Sans avoir dépassé la contrée de l’Inde déjà connue des Persans, les Macédoniens rapportaient du moins un itinéraire assez précis qui permettait de fixer approximativement quelques points géographiques. À cet égard le retour fut encore plus instructif. S’embarquant sur le Hydaspes dont le courant, rejoignant en aval celui de l’Indus, porta le conquérant jusque dans le voisinage de la mer, Alexandre employa neuf mois entiers pour un voyage que l’on pourrait accomplir en quinze jours, mais deux corps d’armée l’accompagnaient par terre, l’un à droite, l’autre à gauche, et de temps en temps il descendait pour guerroyer contre les populations qui ne se soumettaient pas au passage.

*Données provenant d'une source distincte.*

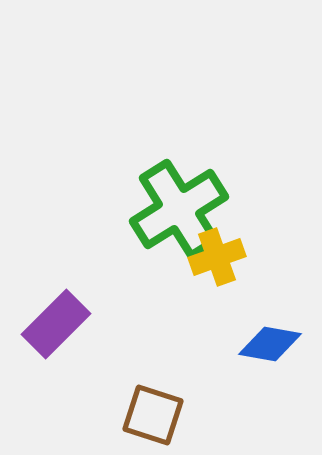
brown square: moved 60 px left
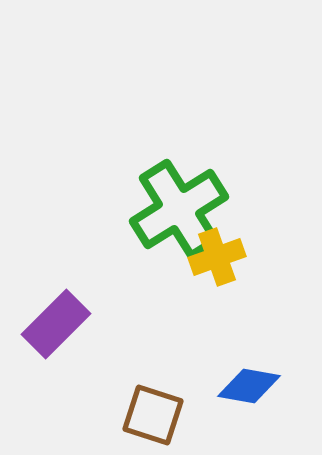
blue diamond: moved 21 px left, 42 px down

Arrivé à la tête du delta fluvial, il explora successivement les deux bras principaux jusqu’à la mer, pour aller contempler l’Océan Indien et assister au phénomène, redoutable pour lui, de la marée, car le courant de flux causa de graves avaries à plusieurs de ses embarcations. Avant de descendre l’Indus, Alexandre se faisait une idée si confuse de la géographie des pays traversés qu’il croyait voir dans le fleuve indien une branche du Nil, et cela parce que des crocodiles vivaient dans l’un et dans l’autre cours d’eau. Il est à présumer que le grand Aristote ne doit pas être tenu pour responsable de cette crasse ignorance de son pupille, car lui du moins savait que, deux siècles auparavant, Scylax de Caryanda, sur l’ordre de Darius, avait descendu le fleuve Indus et navigué sur la mer Rouge[1].

  1. Hérodote, Histoires, IV, 44.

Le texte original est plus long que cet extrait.